What is the probability the shooter will win?

(In reply to re: True Solution (Flaw in common answer.) by Charlie)

First, no I'm not assuming that you can quit.  You must play the full hand.

However, the percentage changes for each game.  In the long run, if you played every game, then yes, it does approach 50/50 (not 49.2929).

The problem here is in two assumptions that don't hold.  The first assumption is that each roll is independent.  The fact that the first roll imparts better odds to the shooter actually proves that this does not hold.  In order to compensate for this benefit, it actually takes 12 rolls to return the odds of any game back to 50/50.

The second assumption is that every game has equal odds of being any given length of runs.  This holds true if you set N (the number of games played) sufficiently large.  However, if you use a small enough sample of games, then the odds for the length of game N+1 are actually not equal to each other.

The problem is knowledge.  By observing the games that come before, you gain knowledge as to the deviation from normal.  Using this deviation, you can pick and choose a time to enter and leave the table such that your odds are actually improved at coming ahead, but only so long as N is sufficiently small.
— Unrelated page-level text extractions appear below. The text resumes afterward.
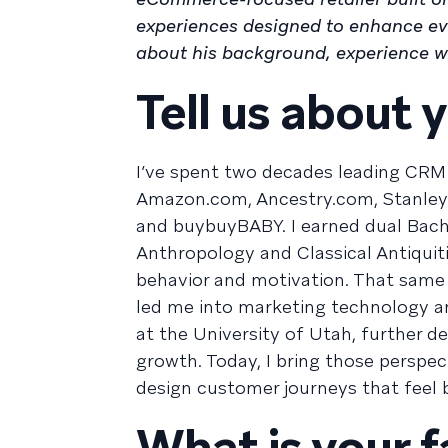
experiences designed to enhance eve
about his background, experience wi
Tell us about y
I’ve spent two decades leading CRM 
Amazon.com, Ancestry.com, Stanley
and buybuyBABY. I earned dual Bache
Anthropology and Classical Antiquit
behavior and motivation. That same 
led me into marketing technology a
at the University of Utah, further 
growth. Today, I bring those perspec
design customer journeys that feel 
What is your f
A similar problem is the two lions, a car, and three doors, where the host asks you to pick a door.  Upon picking a door, the host reveals one of the other doors to hold a lion.  The host then asks you if you would like to switch doors.  First, the host can always pick a door, as he knows the position of each, and even if you pick a lion, he can reveal the other lion.

Now, if you say the odds are now 50/50, you would be incorrect, as the odds of the original door holding a lion have not changed.  You still have a 33% chance of having picked the correct door.  Actually, the odds are now 66% in favor of the other door.  This is due to the knowledge of the host affecting the probablistic outcome.  You would be wise to switch doors, and thanks for the extra 33% odds, host.
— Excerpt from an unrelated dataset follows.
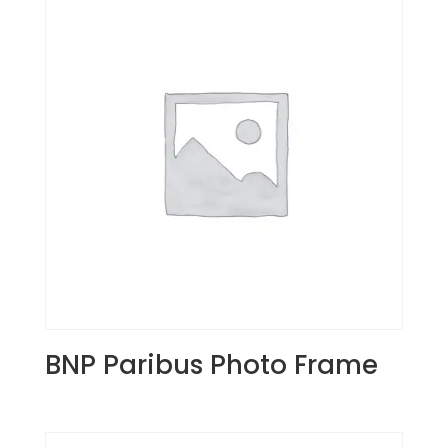
BNP Paribus Photo Frame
The same thing is happening here in the craps example.  If you observe a sample of games, you are gaining knowledge as to the probabilities that the next set of games is actually more in your favor, or whether it is in more favor of the house.  This is why gambling establishments hate counting.  Not just for cards, but any form of counting.  It changes the odds.  It is proven mathematically.

Posted by Joshua on 2011-09-03 19:55:30